Amlodipine plus atorvastatin demonstrates potentially synergistic cardioprotective effects in ASCOT–LLA

In ASCOT, 19,257 hypertensive patients aged 40 to 79 years at moderate risk for myocardial infarction (MI) and strokes (≥3 additional cardiovascular risk factors corresponding to ~10% risk of an event over 10 years) were randomized to either an amlodipine-based or an atenolol-based antihypertensive treatment regimen. Initial antihypertensive agents were titrated and additional agents added (perindopril to amlodipine and bendroflumethiazide to atenolol) to achieve a target blood pressure of 140/90 mmHg in patients without diabetes or of 130/80 mmHg in patients with diabetes. In addition, patients from ASCOT who had a total cholesterol level of <250 mg/dL (n=10,305) were further randomized in a 2-by-2 factorial fashion to receive either atorvastatin 10 mg daily or placebo. The original ASCOT–LLA findings, published in Lancet in 2003, demonstrated that among all patients receiving antihypertensive therapy, atorvastatin significantly reduced patients' risk of nonfatal MI and fatal coronary heart disease (CHD) events by 36% (HR=0.64; 95% CI, 0.50–0.83; P=.0005), total cardiovascular events by 21% (HR=0.79; 95% CI, 0.69–0.90; P=.0005), and stroke by 27% (HR=0.73; 95% CI, 0.56–0.96; P=.024).

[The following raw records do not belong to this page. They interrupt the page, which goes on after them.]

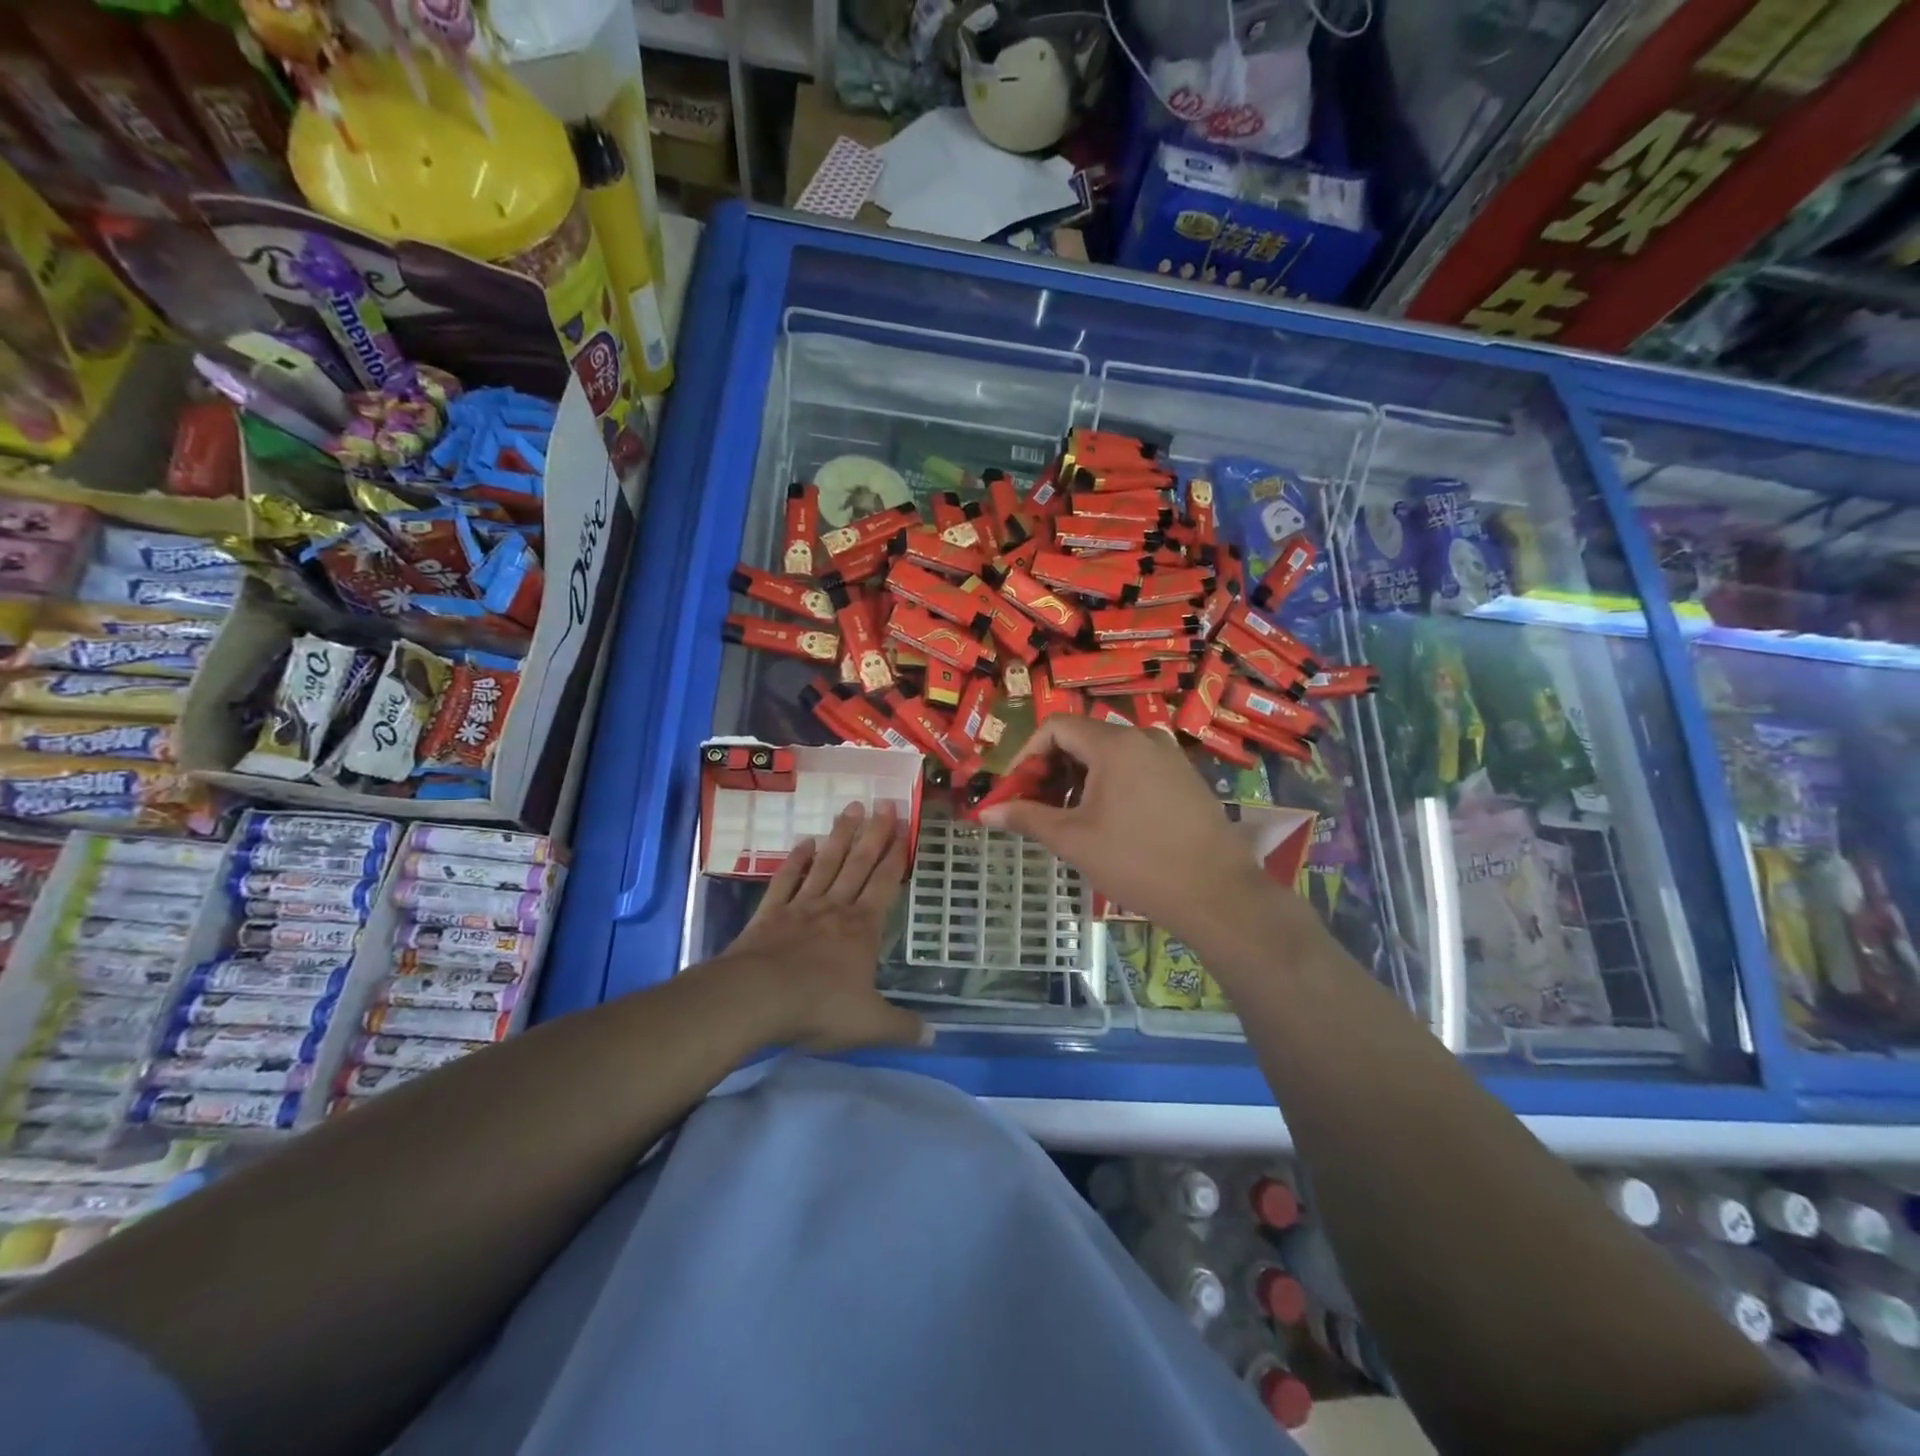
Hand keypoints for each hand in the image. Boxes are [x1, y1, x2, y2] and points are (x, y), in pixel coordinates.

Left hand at [717, 801, 927, 1052]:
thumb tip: (935, 1037)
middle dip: (874, 834)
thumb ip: (902, 1029)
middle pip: (859, 864)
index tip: (905, 827)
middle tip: (884, 803)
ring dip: (840, 836)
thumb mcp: (870, 1025)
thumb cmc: (818, 1007)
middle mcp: (835, 909)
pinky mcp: (770, 914)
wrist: (755, 998)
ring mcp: (801, 907)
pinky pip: (787, 880)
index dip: (897, 855)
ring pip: (826, 864)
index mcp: (863, 929)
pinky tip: (805, 842)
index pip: (885, 884)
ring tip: (852, 807)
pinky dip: (796, 860)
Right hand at [977, 717, 1276, 942]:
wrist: (1217, 894)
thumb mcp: (1073, 840)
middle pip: (1081, 738)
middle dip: (1050, 769)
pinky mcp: (1183, 777)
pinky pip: (1133, 768)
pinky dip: (1107, 785)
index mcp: (1114, 744)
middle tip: (1035, 807)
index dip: (1026, 755)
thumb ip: (1026, 817)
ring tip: (1067, 819)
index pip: (1055, 727)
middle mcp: (1143, 738)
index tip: (1014, 790)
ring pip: (1107, 755)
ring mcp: (1168, 756)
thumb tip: (984, 812)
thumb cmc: (1137, 862)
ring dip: (1077, 779)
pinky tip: (1105, 822)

The more recent planned substudy, ASCOT–LLA, was designed to further compare the 4 treatment groups in the trial-amlodipine-based therapy plus placebo (n=2,554), amlodipine-based therapy plus atorvastatin (n=2,584), atenolol-based therapy plus placebo (n=2,583), and atenolol-based therapy plus atorvastatin (n=2,584)-to determine whether the beneficial effects of atorvastatin were different in patients who received different antihypertensive treatment regimens. After a median of 3.3 years of patient follow-up, the researchers observed that patients receiving amlodipine-based regimens experienced the primary end point (nonfatal MI and fatal CHD events) 53% less frequently when receiving atorvastatin 10 mg compared with placebo (HR=0.47; 95% CI, 0.32–0.69; P<.0001), but patients receiving atenolol-based regimens did not appear to benefit to the same degree (heterogeneity P=.025) when receiving atorvastatin compared with placebo, experiencing only a 16% reduction in their risk for the primary end point (HR=0.84; 95% CI, 0.60–1.17; P=.30). No significant differences in patients' risk of either fatal or nonfatal stroke (heterogeneity P=.73) or total cardiovascular events and procedures (heterogeneity P=.25) were observed with atorvastatin use between those randomized to the amlodipine-or atenolol-based regimens.

Although the authors said that these observations could represent "the play of chance," they also stated: "There are plausible explanations based upon molecular studies for such an interaction." One such explanation highlighted by the authors was the potential anti-atherosclerotic properties of calcium channel blockers.

The authors stressed that the results of this analysis should be viewed as hypothesis-generating, and they acknowledged the need to confirm these results with future studies.

SOURCES Sever P, Dahlöf B, Poulter N, et al; on behalf of the ASCOT Steering Committee Members. Potential synergy between lipid-lowering and blood-pressure-lowering in the Anglo-Scandinavian Cardiac Outcomes Trial. Eur Heart J. 2006;27:2982–2988.

Sever PS, Dahlöf B, Poulter NR, et al; for the ASCOT Investigators. Prevention of coronary and stroke events with atorvastatin in hypertensive patients who have average or lower-than-average cholesterol concentrations, in the Anglo-Scandinavian Cardiac Outcomes Trial–Lipid Lowering Arm (ASCOT-LLA): A multicentre randomised controlled trial. Lancet. 2003;361:1149–1158.